◆ WORK ITEM
Transcribe exactly the lines that fall between the one holding "thumb cmc: (141, 72)" and the one holding "index pip: (108, 153)", inclusive, from the entries below.

[Pose estimation data]

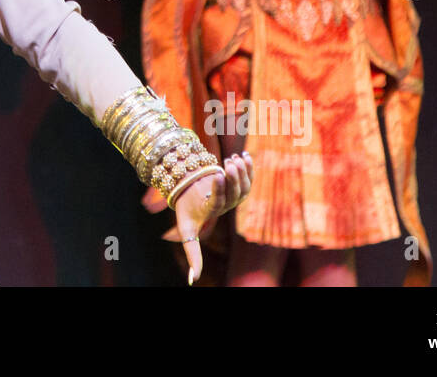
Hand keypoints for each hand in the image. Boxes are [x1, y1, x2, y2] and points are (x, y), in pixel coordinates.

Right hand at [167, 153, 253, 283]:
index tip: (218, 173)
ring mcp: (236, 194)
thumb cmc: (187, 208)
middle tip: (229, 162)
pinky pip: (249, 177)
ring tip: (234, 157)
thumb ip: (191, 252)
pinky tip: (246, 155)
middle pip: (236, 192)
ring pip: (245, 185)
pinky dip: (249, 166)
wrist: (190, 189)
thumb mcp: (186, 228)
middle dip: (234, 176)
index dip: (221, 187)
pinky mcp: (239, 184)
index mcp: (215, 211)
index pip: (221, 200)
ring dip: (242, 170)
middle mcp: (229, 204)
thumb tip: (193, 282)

==

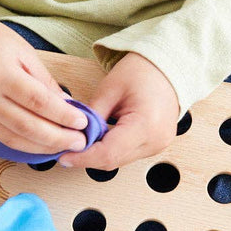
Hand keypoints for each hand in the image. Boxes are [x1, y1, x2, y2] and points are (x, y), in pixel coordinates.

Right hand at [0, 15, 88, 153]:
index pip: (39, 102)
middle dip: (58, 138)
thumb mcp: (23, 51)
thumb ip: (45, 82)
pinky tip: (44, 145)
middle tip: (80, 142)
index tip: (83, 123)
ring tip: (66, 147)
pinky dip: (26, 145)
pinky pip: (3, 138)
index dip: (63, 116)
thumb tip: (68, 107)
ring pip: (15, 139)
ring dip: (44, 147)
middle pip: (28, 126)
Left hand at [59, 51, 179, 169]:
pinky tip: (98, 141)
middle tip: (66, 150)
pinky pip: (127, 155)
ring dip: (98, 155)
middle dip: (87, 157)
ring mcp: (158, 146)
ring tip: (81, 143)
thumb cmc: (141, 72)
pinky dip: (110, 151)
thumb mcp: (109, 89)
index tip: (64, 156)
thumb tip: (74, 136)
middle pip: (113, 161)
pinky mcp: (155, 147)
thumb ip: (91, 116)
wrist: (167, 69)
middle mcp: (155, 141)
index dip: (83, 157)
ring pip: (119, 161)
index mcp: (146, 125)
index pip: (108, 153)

...

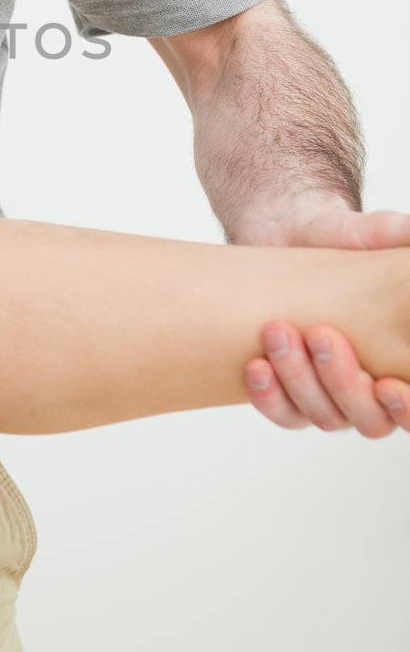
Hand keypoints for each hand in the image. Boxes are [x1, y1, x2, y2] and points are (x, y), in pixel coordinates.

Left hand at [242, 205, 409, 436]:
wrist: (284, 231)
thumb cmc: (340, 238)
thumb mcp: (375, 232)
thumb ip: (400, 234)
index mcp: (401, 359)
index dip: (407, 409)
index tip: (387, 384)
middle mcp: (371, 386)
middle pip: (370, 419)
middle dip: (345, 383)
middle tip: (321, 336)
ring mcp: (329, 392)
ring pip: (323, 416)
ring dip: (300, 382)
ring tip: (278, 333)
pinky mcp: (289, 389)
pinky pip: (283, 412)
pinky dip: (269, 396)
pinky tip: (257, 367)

◆ COMPLETED EXERCISE
thumb cmc: (141, 72)
pinky dip: (110, 151)
thumb mcp: (109, 89)
index tip: (64, 156)
thumb tip: (74, 136)
middle pip: (113, 161)
pinky mcp: (155, 147)
thumb ip: (91, 116)
wrist: (167, 69)
middle mcp: (155, 141)
index dip: (83, 157)
ring pip: (119, 161)
index mcp: (146, 125)
index pip: (108, 153)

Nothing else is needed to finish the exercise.